Most worrisome, the share of our debt held by the central bank of China grows almost monthly. China accounted for one-fourth of our February trade deficit. The Bush administration’s response is to pound China, seek to paint it as a potential enemy and isolate it from allies that want to keep it friendly, such as Europe and Israel. In effect, our government is giving the Chinese a gun to shoot us and daring them to do so.
The crazy, drunken-sailor air of Washington economic policy has allies around the world tearing their hair with worry, but they say they can’t get anyone in Washington to listen. They’d desperately like to see the administration increase tax levels, discourage consumer borrowing, reduce fuel consumption and encourage saving — partly by promoting income policies that leave working families with a few dollars in their pockets at the end of the month.
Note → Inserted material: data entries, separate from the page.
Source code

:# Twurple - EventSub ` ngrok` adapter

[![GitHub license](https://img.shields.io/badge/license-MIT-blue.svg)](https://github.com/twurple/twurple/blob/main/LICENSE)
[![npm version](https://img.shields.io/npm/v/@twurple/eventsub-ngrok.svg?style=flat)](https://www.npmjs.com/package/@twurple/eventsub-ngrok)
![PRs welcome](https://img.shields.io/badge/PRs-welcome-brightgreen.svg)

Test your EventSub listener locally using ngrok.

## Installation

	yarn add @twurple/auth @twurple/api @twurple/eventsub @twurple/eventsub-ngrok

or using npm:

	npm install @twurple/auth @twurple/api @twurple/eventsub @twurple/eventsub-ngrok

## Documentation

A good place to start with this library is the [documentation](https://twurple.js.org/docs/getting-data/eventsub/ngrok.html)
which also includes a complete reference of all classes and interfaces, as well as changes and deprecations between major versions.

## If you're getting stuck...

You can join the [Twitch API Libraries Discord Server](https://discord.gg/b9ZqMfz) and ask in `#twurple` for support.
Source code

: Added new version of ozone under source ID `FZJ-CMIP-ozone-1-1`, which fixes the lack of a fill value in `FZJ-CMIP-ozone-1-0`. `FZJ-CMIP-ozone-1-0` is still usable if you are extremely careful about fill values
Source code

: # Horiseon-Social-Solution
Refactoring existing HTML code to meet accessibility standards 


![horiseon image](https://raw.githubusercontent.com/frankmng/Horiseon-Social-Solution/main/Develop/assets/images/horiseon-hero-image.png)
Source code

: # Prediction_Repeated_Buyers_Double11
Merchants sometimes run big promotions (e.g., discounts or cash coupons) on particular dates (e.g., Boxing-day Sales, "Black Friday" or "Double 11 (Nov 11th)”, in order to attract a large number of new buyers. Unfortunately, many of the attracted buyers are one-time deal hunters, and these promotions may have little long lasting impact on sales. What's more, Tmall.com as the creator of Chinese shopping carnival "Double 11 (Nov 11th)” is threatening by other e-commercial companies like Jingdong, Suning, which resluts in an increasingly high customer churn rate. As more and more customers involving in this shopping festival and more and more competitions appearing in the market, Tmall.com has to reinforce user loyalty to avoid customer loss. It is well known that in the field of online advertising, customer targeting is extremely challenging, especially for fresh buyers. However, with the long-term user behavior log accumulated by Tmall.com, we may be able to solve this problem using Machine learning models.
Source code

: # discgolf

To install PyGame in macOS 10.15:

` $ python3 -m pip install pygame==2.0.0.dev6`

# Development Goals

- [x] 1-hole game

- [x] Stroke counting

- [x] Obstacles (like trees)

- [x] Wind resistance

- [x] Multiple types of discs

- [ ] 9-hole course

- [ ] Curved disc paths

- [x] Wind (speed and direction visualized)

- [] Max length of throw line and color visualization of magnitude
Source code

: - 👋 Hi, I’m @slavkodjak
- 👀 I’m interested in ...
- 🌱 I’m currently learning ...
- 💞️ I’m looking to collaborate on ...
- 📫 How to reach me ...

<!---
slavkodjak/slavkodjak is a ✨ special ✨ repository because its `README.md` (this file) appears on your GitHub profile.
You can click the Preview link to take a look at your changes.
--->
Bush administration officials counter that there’s nothing wrong. They insist the flood of foreign capital is a sign of strength, a testament to our status as the world’s economic powerhouse.
But warnings of disaster are getting louder, and closer to home.
“I don’t know of any country that has managed to consume and invest 6% more than it produces for long,” former Federal Reserve chairman Paul Volcker said in a speech in California in February, reprinted this week in the Washington Post. “I don’t know whether change will come with a bang or a whimper, whether sooner or later. But as things stand, it is more likely than not that it will be financial crises rather than policy foresight that will force the change.”